= 节选原文 =
1017 NC25077 [USACO 2007 Ope B]Bronze Cow Party

题目描述

One cow from each of \(N\) farms (\(1 <= N <= 1000\)) conveniently numbered \(1..N\) is attending the big cow party to be held at farm \(X\) (\(1 <= X <= N\)). Each of \(M\) (\(1 <= M <= 100,000\)) bidirectional roads connects one farm to another. It is always possible to travel from one farm to another on the roads. Traversing road \(i\) requires \(T_i\) (\(1 <= T_i <= 100\)) units of time. One or more pairs of farms might be directly connected by more than one road.

= 任务要求 =
1. 请从上面的奶牛聚会题目节选中摘录从“1017 NC25077 [USACO”到“than one road.”的原文。
2. 请在奶牛聚会题目节选最后一句之后接着往下写。

= 所给资料 =
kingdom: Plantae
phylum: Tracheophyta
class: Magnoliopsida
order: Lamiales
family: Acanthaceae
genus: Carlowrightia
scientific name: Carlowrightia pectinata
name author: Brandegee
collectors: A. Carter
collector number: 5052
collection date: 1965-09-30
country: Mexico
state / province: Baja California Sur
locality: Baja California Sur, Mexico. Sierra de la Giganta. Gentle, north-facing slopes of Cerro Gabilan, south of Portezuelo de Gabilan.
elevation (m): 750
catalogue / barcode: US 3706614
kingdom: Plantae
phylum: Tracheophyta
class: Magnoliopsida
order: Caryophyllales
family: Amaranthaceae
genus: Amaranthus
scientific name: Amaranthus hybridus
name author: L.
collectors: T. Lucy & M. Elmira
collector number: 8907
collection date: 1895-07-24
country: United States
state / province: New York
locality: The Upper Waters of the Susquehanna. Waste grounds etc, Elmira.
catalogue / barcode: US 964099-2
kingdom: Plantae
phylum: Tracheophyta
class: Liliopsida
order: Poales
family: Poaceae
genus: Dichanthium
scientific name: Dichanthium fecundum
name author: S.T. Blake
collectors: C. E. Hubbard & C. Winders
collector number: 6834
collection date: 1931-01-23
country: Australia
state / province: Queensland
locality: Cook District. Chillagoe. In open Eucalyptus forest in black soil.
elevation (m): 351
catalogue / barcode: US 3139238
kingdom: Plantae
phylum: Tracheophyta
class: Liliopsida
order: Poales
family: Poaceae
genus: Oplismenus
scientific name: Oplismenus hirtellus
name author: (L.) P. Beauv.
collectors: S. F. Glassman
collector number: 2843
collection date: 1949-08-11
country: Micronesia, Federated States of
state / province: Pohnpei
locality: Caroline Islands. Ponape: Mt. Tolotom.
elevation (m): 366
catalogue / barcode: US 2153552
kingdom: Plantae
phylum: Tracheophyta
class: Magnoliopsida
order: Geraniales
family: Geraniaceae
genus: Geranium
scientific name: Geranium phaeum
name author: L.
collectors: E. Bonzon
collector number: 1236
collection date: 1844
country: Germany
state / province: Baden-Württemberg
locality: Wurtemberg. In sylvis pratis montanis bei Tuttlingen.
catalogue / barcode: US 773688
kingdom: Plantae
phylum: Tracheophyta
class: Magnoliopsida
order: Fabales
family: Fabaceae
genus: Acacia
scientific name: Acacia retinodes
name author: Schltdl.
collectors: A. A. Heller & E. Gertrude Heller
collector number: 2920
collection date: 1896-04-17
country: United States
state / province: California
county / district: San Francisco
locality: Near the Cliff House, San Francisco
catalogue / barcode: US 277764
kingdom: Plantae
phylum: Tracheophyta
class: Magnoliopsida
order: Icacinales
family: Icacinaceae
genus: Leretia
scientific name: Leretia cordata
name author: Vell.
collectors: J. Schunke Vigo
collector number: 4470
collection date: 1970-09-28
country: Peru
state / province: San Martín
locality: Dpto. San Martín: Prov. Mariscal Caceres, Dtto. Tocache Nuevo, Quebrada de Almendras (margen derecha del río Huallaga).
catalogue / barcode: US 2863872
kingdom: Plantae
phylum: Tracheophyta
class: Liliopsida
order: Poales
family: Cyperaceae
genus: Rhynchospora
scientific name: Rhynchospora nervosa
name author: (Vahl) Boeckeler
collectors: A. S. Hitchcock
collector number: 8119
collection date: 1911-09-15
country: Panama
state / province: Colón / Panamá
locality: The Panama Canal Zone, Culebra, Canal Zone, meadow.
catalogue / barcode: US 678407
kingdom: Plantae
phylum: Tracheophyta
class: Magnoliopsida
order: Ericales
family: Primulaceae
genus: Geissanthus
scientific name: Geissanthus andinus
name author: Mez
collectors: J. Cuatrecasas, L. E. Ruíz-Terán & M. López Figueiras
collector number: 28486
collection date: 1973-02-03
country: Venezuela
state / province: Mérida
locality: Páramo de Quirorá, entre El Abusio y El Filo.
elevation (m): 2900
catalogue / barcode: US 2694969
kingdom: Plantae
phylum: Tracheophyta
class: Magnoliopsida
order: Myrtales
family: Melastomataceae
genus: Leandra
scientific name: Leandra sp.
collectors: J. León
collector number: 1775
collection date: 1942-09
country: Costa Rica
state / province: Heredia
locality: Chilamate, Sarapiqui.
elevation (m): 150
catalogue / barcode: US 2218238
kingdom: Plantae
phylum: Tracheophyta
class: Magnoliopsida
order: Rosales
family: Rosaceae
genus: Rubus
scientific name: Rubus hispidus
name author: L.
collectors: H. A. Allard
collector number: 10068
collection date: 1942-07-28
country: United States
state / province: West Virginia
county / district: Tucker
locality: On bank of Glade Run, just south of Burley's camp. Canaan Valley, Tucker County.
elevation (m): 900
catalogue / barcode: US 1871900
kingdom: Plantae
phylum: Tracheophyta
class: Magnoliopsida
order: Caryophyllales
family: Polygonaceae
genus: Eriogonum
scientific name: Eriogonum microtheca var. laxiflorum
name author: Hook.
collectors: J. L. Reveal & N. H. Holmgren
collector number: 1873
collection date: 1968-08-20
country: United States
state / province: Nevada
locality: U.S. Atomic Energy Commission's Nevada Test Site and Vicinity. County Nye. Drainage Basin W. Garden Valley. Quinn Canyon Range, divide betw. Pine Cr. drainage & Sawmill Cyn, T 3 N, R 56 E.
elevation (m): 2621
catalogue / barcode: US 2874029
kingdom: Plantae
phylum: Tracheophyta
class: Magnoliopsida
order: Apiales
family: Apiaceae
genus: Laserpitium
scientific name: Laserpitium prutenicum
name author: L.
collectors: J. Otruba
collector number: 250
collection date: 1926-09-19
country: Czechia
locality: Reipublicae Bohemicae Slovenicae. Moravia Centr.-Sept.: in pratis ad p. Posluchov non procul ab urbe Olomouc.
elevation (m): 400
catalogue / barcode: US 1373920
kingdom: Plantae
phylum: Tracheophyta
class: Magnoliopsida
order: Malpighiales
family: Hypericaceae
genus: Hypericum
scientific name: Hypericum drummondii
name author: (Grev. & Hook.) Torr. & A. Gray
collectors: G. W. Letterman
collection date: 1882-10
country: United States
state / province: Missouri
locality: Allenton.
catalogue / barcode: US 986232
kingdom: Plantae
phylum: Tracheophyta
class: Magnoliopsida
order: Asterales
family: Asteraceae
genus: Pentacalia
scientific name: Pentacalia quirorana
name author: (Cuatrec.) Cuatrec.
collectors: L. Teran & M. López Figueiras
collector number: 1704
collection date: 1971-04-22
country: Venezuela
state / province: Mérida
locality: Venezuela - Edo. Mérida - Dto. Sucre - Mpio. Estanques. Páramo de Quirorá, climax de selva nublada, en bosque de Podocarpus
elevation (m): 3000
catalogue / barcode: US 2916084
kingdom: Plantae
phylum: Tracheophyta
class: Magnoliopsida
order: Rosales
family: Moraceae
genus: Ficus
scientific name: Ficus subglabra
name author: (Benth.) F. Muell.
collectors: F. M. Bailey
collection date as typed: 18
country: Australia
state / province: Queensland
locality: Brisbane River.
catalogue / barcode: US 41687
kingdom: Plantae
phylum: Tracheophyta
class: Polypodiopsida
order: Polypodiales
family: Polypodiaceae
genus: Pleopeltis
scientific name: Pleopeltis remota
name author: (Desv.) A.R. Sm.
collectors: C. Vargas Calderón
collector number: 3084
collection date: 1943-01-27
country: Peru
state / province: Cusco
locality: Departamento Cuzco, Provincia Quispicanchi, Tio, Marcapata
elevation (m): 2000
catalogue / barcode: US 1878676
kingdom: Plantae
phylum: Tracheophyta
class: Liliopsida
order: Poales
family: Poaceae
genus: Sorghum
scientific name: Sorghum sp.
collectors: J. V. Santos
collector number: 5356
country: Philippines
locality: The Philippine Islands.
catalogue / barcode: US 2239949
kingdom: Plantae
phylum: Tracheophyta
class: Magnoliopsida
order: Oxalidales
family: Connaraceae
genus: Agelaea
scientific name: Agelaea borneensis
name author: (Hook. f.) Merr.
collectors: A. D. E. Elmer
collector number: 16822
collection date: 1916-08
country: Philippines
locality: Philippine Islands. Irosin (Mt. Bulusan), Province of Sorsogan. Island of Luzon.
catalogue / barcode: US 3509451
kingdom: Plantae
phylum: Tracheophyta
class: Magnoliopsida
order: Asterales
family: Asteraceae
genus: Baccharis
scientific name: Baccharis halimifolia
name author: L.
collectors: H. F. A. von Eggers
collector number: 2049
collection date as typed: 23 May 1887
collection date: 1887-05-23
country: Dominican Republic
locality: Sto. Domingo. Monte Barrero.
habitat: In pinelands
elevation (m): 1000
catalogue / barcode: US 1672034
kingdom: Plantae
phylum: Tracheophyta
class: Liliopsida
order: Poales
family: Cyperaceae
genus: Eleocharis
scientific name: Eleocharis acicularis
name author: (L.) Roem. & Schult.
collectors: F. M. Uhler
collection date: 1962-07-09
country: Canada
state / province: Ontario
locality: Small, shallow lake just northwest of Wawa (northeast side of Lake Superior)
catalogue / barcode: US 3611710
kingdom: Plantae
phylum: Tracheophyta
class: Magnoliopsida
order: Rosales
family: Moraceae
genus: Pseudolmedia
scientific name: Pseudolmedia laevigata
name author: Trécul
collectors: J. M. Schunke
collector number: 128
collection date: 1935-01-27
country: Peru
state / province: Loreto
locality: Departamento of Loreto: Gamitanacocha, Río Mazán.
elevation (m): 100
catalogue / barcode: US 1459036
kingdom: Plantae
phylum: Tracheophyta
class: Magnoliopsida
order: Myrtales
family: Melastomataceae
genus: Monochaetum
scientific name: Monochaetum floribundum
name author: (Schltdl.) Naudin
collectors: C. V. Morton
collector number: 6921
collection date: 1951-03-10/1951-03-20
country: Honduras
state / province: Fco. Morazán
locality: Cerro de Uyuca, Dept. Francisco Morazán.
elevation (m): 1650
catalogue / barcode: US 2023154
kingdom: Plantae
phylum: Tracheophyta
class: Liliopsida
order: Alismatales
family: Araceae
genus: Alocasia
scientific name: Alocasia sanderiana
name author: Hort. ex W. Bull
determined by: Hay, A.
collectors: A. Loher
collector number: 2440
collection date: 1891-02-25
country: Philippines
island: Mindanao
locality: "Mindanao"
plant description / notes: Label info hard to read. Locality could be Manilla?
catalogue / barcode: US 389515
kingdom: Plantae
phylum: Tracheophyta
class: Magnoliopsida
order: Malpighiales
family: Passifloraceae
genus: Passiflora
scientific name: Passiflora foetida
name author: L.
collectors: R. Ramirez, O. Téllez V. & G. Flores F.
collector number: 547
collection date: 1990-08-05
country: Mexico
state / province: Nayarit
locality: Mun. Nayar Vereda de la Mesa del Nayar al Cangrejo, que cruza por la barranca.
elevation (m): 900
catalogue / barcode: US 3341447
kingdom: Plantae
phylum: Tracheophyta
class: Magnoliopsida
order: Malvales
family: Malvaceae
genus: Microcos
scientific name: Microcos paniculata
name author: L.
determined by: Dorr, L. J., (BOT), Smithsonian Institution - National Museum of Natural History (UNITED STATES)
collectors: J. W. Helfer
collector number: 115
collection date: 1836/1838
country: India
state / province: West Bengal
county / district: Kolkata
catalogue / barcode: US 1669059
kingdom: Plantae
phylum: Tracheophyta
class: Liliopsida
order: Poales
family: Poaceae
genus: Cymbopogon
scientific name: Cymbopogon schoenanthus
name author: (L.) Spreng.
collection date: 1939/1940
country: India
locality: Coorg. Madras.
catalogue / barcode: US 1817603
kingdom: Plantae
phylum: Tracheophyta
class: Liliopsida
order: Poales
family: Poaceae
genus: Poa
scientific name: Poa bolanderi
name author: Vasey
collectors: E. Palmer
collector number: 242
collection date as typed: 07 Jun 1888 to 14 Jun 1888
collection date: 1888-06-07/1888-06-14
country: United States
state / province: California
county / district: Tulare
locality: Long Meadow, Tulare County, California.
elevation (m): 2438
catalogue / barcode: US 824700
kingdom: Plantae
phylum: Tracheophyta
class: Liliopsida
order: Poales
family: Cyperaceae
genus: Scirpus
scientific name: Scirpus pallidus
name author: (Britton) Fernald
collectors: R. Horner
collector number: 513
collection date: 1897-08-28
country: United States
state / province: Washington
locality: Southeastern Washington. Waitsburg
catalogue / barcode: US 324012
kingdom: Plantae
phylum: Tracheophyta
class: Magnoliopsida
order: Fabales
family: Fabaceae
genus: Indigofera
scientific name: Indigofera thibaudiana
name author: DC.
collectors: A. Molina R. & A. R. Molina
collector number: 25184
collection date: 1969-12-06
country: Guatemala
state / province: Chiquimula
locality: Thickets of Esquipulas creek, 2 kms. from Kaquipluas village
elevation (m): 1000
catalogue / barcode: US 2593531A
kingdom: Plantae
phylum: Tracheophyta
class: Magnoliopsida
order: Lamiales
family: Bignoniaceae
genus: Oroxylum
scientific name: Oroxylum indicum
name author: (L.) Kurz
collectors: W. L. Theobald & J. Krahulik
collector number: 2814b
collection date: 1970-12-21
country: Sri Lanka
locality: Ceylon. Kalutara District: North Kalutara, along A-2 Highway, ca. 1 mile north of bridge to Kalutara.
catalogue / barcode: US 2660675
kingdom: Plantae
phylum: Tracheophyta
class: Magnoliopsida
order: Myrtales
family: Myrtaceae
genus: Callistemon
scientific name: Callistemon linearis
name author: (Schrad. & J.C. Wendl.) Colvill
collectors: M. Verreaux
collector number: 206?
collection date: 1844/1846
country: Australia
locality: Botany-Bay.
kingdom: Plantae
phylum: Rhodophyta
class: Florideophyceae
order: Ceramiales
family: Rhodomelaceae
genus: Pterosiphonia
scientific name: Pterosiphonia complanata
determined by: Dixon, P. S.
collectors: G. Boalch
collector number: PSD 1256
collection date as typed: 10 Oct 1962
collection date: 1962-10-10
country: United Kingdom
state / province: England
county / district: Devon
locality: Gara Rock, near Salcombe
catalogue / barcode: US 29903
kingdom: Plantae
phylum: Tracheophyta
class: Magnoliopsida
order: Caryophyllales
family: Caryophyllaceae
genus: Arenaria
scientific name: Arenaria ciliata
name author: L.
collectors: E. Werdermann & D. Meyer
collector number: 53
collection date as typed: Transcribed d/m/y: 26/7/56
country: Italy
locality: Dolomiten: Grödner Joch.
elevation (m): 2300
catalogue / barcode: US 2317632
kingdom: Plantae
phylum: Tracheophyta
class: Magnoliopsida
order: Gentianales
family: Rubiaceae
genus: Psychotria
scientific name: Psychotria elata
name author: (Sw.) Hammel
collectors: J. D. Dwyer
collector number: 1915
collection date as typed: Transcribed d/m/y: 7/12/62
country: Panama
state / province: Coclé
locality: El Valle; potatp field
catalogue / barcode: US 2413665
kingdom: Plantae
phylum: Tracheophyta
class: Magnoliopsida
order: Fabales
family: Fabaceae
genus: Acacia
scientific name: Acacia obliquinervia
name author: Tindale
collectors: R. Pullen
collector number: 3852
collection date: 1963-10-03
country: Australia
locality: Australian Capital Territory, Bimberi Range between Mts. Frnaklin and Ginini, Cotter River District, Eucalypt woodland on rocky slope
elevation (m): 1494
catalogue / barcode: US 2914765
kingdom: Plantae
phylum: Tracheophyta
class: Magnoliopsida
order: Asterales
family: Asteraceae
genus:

= 参考答案 =
1.
1017 NC25077 [USACO 2007 Ope B]Bronze Cow Party

题目描述

One cow from each of \(N\) farms (\(1 <= N <= 1000\)) conveniently numbered \(1..N\) is attending the big cow party to be held at farm \(X\) (\(1 <= X <= N\)). Each of \(M\) (\(1 <= M <= 100,000\)) bidirectional roads connects one farm to another. It is always possible to travel from one farm to another on the roads. Traversing road \(i\) requires \(T_i\) (\(1 <= T_i <= 100\)) units of time. One or more pairs of farms might be directly connected by more than one road.

2.
After all the cows gathered at farm \(X\), they realized that every single cow left her party favors back at the farm. They decided to suspend the party and send all the cows back to get the party favors. The cows all travel optimal routes to their home farm and back to the party. What is the minimum number of time units the party must be suspended?

输入描述

Line \(1\): Three space-separated integers, respectively: \(N, M\), and \(X\)
Lines \(2..M+1\): Line \(i+1\) describes road \(i\) with three space-separated integers, respectively: \(A_i, B_i\), and \(T_i\). The described road connects \(A_i\) and \(B_i\) and requires \(T_i\) time units to traverse.

输出描述

Line \(1\): One integer: the minimum amount of time the party must be suspended.

示例

输入

4 8 2
1 2 7
1 3 8
1 4 4
2 1 3
2 3 1
3 1 2
3 4 6
4 2 2

输出

6

说明
Four cows; eight roads; party at farm \(2\).
Direct paths connects farm \(2\) to each of the other farms (to farm \(1\): \(7\) and \(3\); to farm \(3\): \(1\); to farm \(4\): \(2\)). The longest path is length \(3\), so the round-trip time is \(6\).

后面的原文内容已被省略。